◆ Work to complete
Switch "catalogue" to "catalog" in all the records below and write out their lines again with nothing else changed. Leave the pictures out of your answer.
= = = =
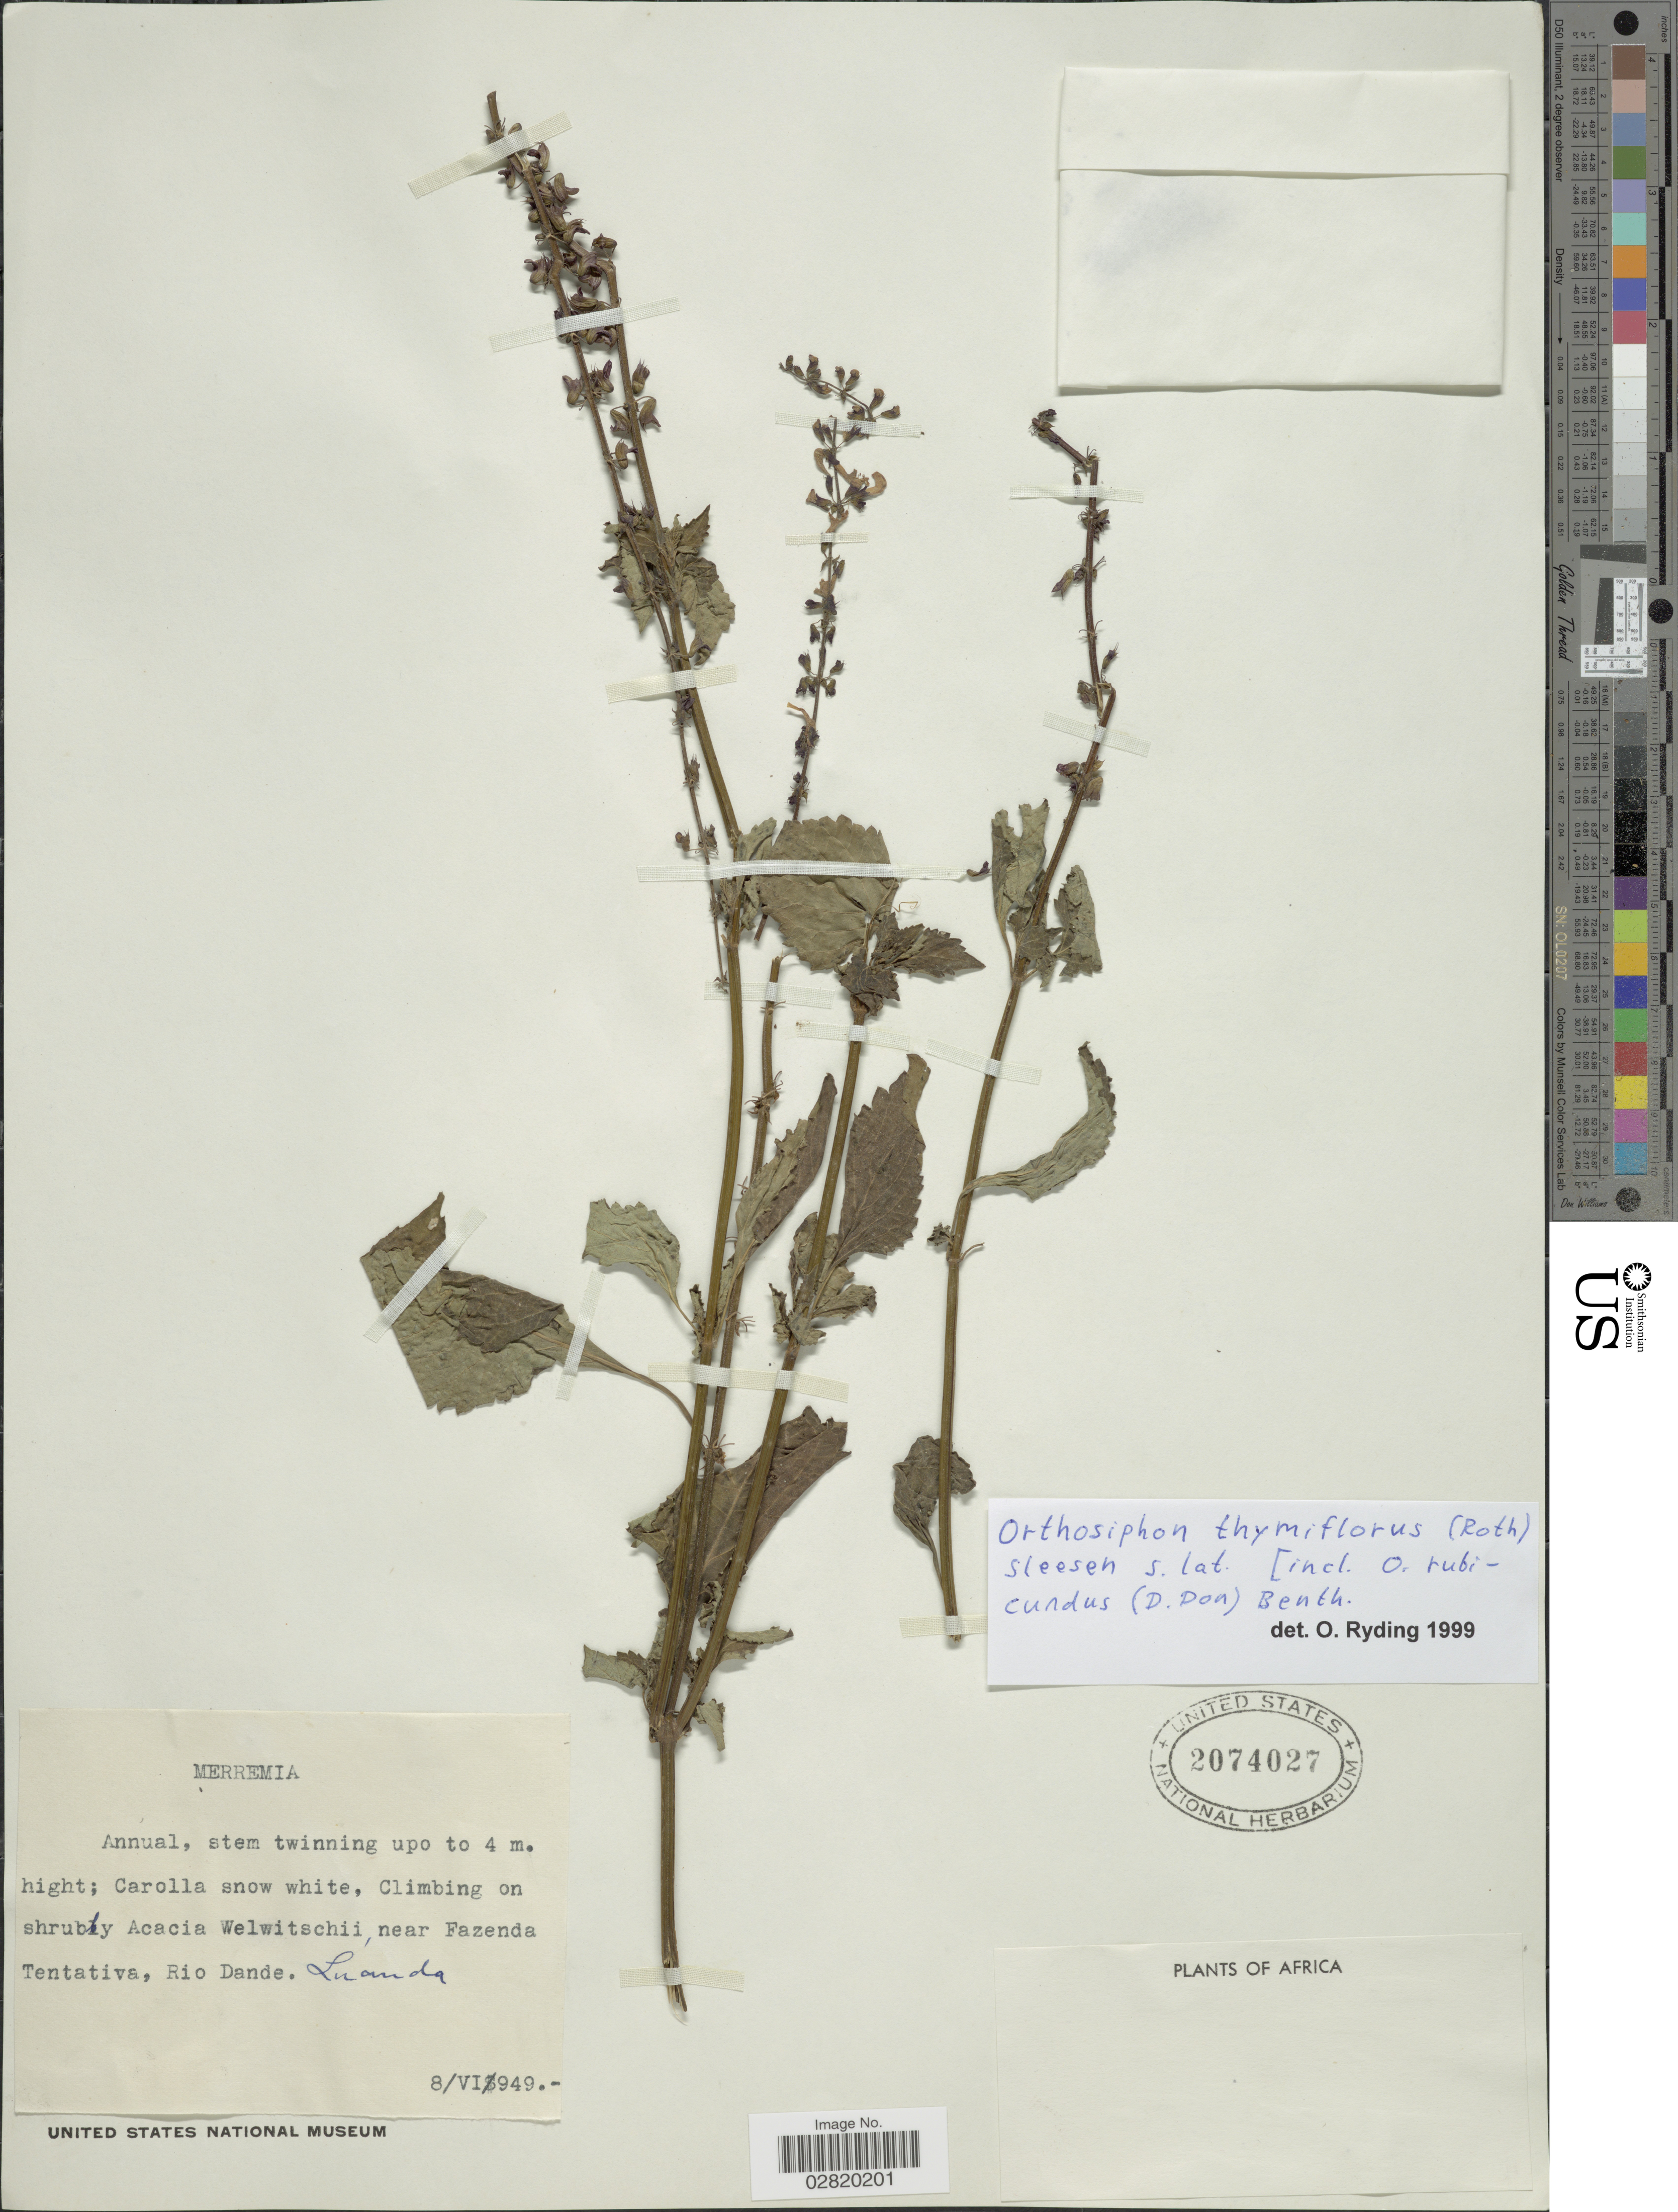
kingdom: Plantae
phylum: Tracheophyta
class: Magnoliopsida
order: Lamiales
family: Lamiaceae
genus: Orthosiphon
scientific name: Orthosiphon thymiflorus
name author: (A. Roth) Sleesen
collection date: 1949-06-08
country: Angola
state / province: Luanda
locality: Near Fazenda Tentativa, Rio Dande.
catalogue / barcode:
= = = =
◆ Exercise result
kingdom: Plantae
phylum: Tracheophyta
class: Magnoliopsida
order: Lamiales
family: Lamiaceae
genus: Orthosiphon
scientific name: Orthosiphon thymiflorus
name author: (A. Roth) Sleesen
collection date: 1949-06-08
country: Angola
state / province: Luanda
locality: Near Fazenda Tentativa, Rio Dande.
catalog / barcode:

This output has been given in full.